» **What needs to be done**: Can you reproduce the part of the SIEM article below that opens with "The Demand for" and closes with "is ultimately inevitable.", swapping "unrealistic" for "impractical"?

» **Selected excerpt**:
####
Originally published: 18 April 2019
The Need for SIEM Solutions
For the past several years, organisations have been under increasing pressure to find a solution to mitigate many of the security risks that traditional, reactive defences have proven inadequate to deal with in the real world.
All too often a painful experience for organisations to assume is that they will be breached, so they need to focus on dealing with that fact to prevent the incident from becoming a terminal event for the business.
The mitigations to the modern “assume breach” approach to security require the introduction of Security Information and Event Management (SIEM) as the key service delivered by Security Operations Centres (SOCs) — composed of skilled cyber professionals using effective processes and technologies to deal with serious incidents when they occur.
SOCs are too expensive for most small and medium organisations, and even where there’s the budget, finding the skilled cyber professionals is not easy — yet their security assessments and audits are demanding that something is done.
This article explains the current drivers and pitfalls for SIEM adoption, and how new developments, including cloud-native SIEM offerings, make it easier for most enterprises to implement an effective and affordable pro-active security solution.
The Demand for Pro-active Security and Limitations of Conventional Approaches
Organisations have become increasingly aware that a purely defensive approach to security (where the focus is on fortifying every internal computer and networks so well that they will never be breached) is simply unrealistic. There are so many potential attacks and vulnerabilities, both existing and newly developed appearing every day that a breach is ultimately inevitable.
Many organisations have been advised (or compelled to adopt) pro-active security as a consequence. SIEM solutions are a common recommendation and often the first stop for investigations into a solution.
The procurement and roll-out of SIEM products (either proprietary or open-source) for organisations with a limited cybersecurity budget are often seen as too costly, however, due to the price of the equipment or due to the dependency on niche skills required (or both).
####
» **Recorded information**:
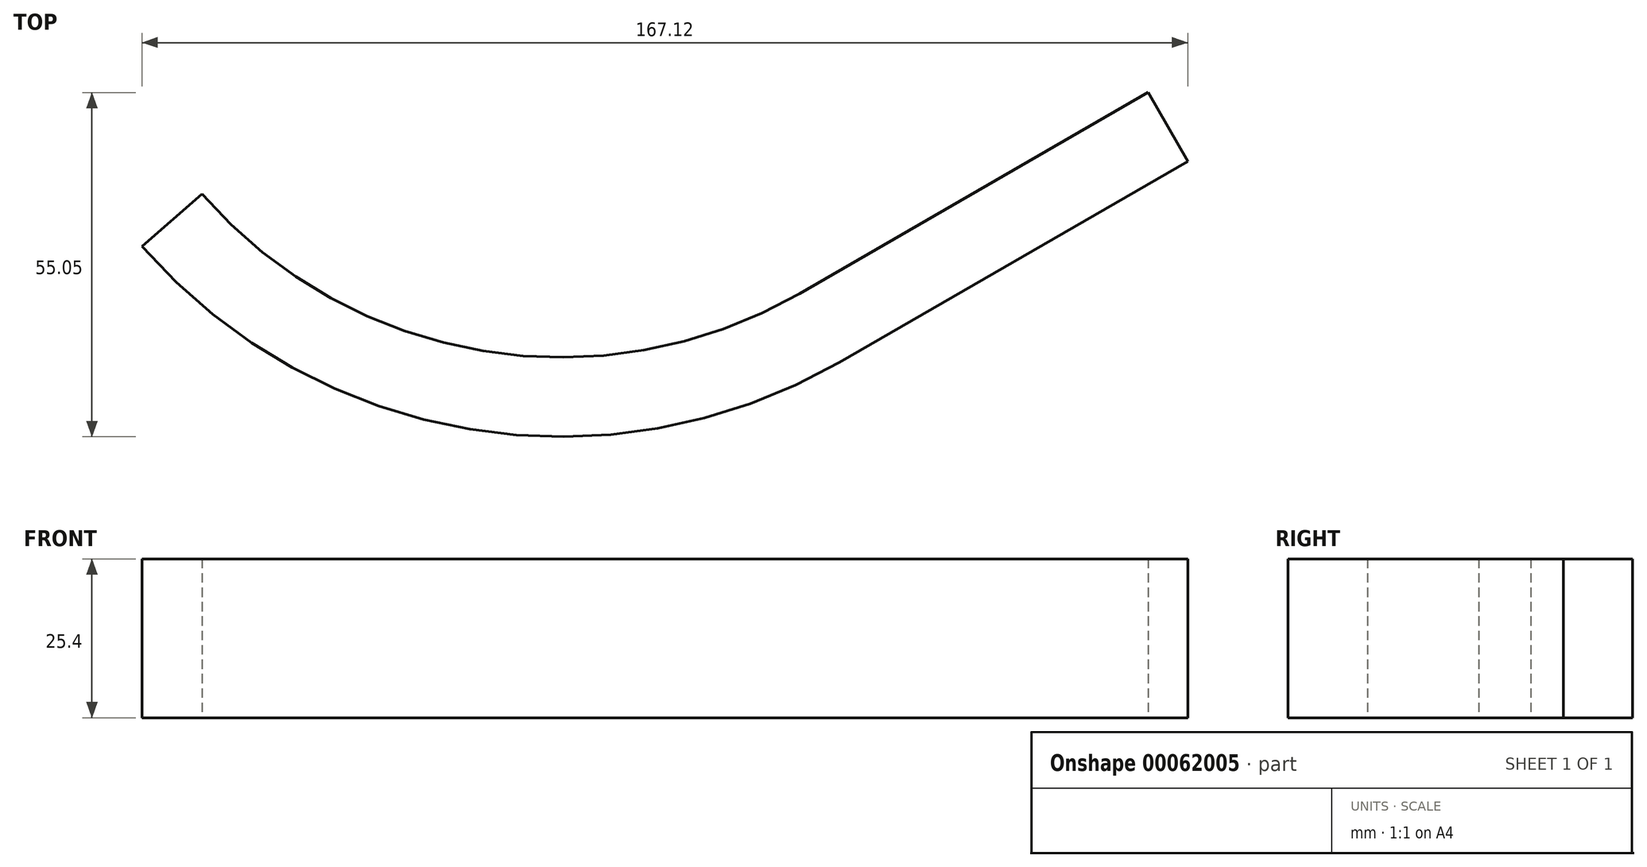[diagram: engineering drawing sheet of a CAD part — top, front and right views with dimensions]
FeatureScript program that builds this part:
####
» **Full output**:
The Demand for Pro-active Security and Limitations of Conventional Approaches
Organisations have become increasingly aware that a purely defensive approach to security (where the focus is on fortifying every internal computer and networks so well that they will never be breached) is simply impractical. There are so many potential attacks and vulnerabilities, both existing and newly developed appearing every day that a breach is ultimately inevitable.